恋愛にしろ仕事にしろ、成功して幸せの絶頂で、ぽっくり逝けたら最高だよね~なんことを、同級生と話し合った記憶があります。

この映画を教えてくれたのも、そんな、かつての同級生でした。

たぶんもう、マチルド的思考はなくなっていたと思いますが、こんなことを考えてたね~という気持ちもあって、教えてくれたのかもしれません。

なんだか、こんなふうに書くと、深刻な内容と思われたかもしれませんが、不思議な明るさのある映画です。

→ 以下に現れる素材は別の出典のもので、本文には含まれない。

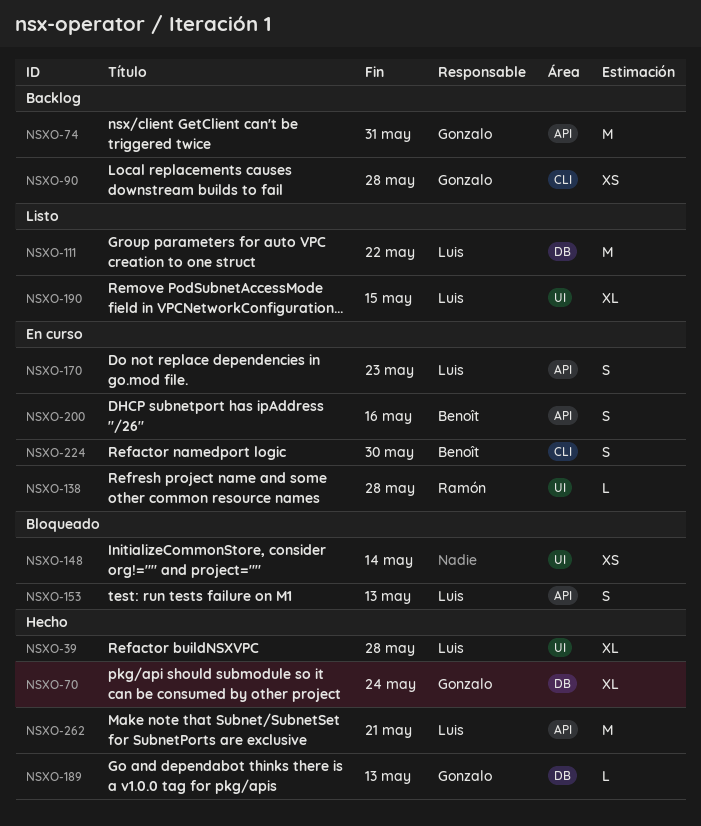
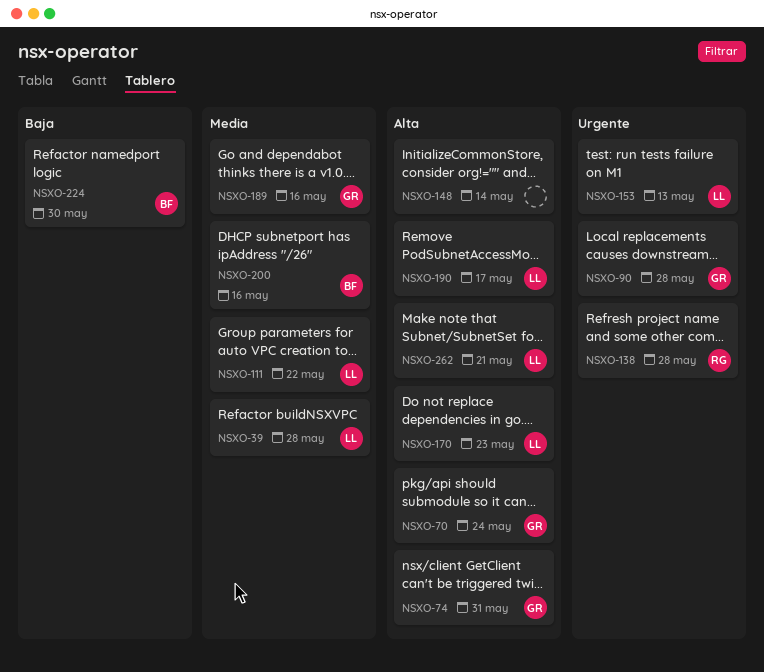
NSXO-189, due: May 13 -> May 16
NSXO-190, due: May 15 -> May 17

私はこの映画を見ている最中、何度も吹き出してしまいました。

マチルドが亡くなった後のシーンでさえも、です。

でも、人生って、そんなものじゃないでしょうか?

泣きまくったお葬式の後でさえ、笑えることがあります。

不思議ですよね。

よかったら、変わった二人の、美しき中二病の世界を覗いてみてください。

映画情報

製作年/1990年
製作国/フランス
監 督/パトリス・ルコント

日本での初公開年は1991年です。

ウィキペディアによりますと、パトリス・ルコント監督の映画で、日本で最初に紹介されたのが、この『髪結いの亭主』だそうです。

独特の世界観があるから、それまで敬遠されていたのでしょうか?

もしかすると、好き嫌いが分かれやすい監督なのかもしれませんね。